╭─ TEKS LATIHAN

Prof. Agussabti optimistis, jika gerakan pengembangan koro pedang dilakukan secara massif, Aceh tidak hanya akan mandiri dalam pasokan bahan baku tahu-tempe, tetapi juga berpeluang menjadi pemasok ke provinsi lain. 

“Kita harus mulai melihat potensi pertanian bukan sekadar untuk memenuhi kebutuhan lokal, tapi juga untuk memperkuat ekonomi daerah melalui ekspor antardaerah,” tegasnya.

Ia pun mengajak semua pihak mulai dari pemerintah daerah, akademisi, pelaku usaha, hingga petani untuk bersama-sama membangun rantai pasok kacang koro pedang di Aceh. 

“Dengan dukungan teknologi, riset, dan akses pasar, koro pedang bisa menjadi salah satu komoditas strategis Aceh ke depan,” ujarnya. 

Sementara itu, Direktur Eksekutif Rumoh Pangan Aceh, Rivan Rinaldi, menambahkan bahwa budidaya koro pedang yang mereka jalankan bertujuan untuk membangun kemandirian pangan berbasis bahan baku lokal. 

"Selama ini, tahu dan tempe di Aceh nyaris seluruhnya menggunakan kedelai impor. Padahal, kita punya peluang besar untuk menggantinya dengan koro pedang, yang produksinya lebih tinggi dan lebih murah,” ujarnya.

╰─
╭─ DATA TERSEDIA

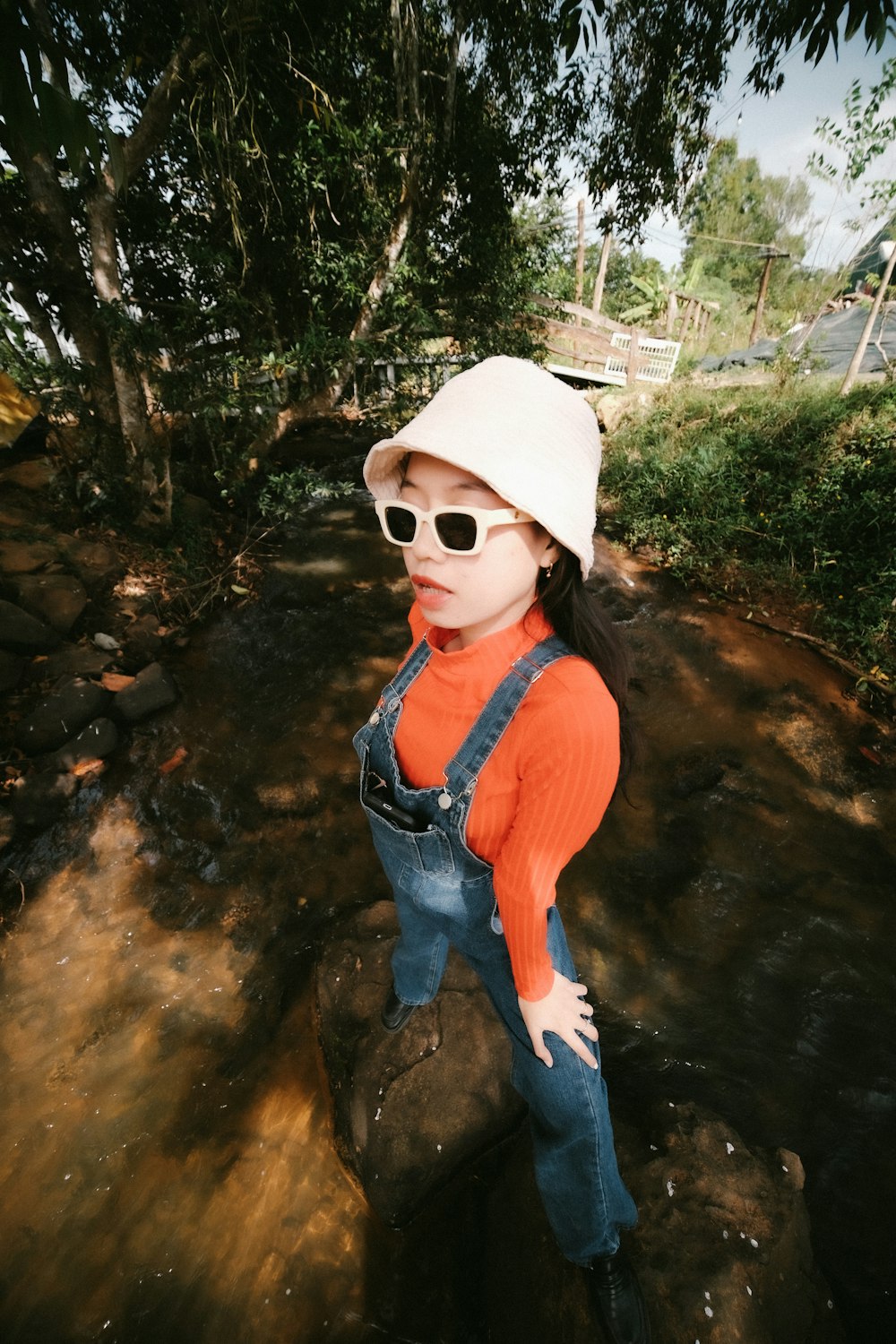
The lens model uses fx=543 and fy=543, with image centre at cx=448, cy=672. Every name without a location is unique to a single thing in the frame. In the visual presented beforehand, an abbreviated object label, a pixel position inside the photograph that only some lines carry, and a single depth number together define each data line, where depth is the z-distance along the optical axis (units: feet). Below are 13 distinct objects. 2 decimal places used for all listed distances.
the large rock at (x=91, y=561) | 15.10
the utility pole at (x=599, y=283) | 48.14
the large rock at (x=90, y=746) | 11.57
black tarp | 27.73
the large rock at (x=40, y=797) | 10.64
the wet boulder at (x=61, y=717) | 11.46
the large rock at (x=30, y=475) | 16.94
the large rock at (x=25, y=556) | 14.16
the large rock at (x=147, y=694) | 12.82
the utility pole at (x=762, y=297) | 41.77
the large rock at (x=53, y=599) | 13.69
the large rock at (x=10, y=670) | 12.00
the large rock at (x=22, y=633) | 12.57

╰─

PERINTAH TUGAS A>
Jawablah pertanyaan berikut berdasarkan teks tentang koro pedang di Aceh.
(i) Siapa yang menjabat Direktur Eksekutif Rumoh Pangan Aceh?
(ii) Menurut Prof. Agussabti, dengan dukungan apa saja koro pedang bisa menjadi komoditas strategis Aceh?
(iii) Bahan apa yang selama ini nyaris seluruhnya digunakan untuk tahu dan tempe di Aceh?
PERINTAH TUGAS B> Cetak bagian teks tentang koro pedang di Aceh, mulai dari "Prof. Agussabti optimistis, jika" dan berakhir pada "ke provinsi lain.".
PERINTAH TUGAS C> Berikan lanjutan teks tentang koro pedang di Aceh setelah kalimat terakhir yang ditampilkan.

KOTAK JAWABAN A>
(i) Rivan Rinaldi.
(ii) Teknologi, riset, dan akses pasar.
(iii) Kedelai impor.

KOTAK JAWABAN B>
Prof. Agussabti optimistis, jika gerakan pengembangan koro pedang dilakukan secara massif, Aceh tidak hanya akan mandiri dalam pasokan bahan baku tahu-tempe, tetapi juga berpeluang menjadi pemasok ke provinsi lain.

KOTAK JAWABAN C>
Berdasarkan data Rumoh Pangan Aceh, produktivitas kacang koro pedang bisa mencapai 5 hingga 12 ton per hektare angka yang jauh melampaui kedelai, kacang hijau, bahkan kacang tanah. 

Keunggulan lainnya, tanaman ini bisa dibudidayakan dengan sistem tumpangsari bersama jagung, ubi kayu, atau kopi, sehingga petani tetap mendapatkan hasil dari beberapa komoditas sekaligus.

Rivan menuturkan, pihaknya sudah mulai melakukan pelatihan kepada kelompok tani di Aceh Besar, Banda Aceh, dan Aceh Selatan untuk mengenalkan teknik budidaya dan pengolahan koro pedang. 

“Selain untuk bahan baku tempe dan tahu, koro pedang juga punya peluang di industri pangan modern, seperti produk camilan, tepung, kue kering, kecap dan olahan makanan sehat,” tutupnya.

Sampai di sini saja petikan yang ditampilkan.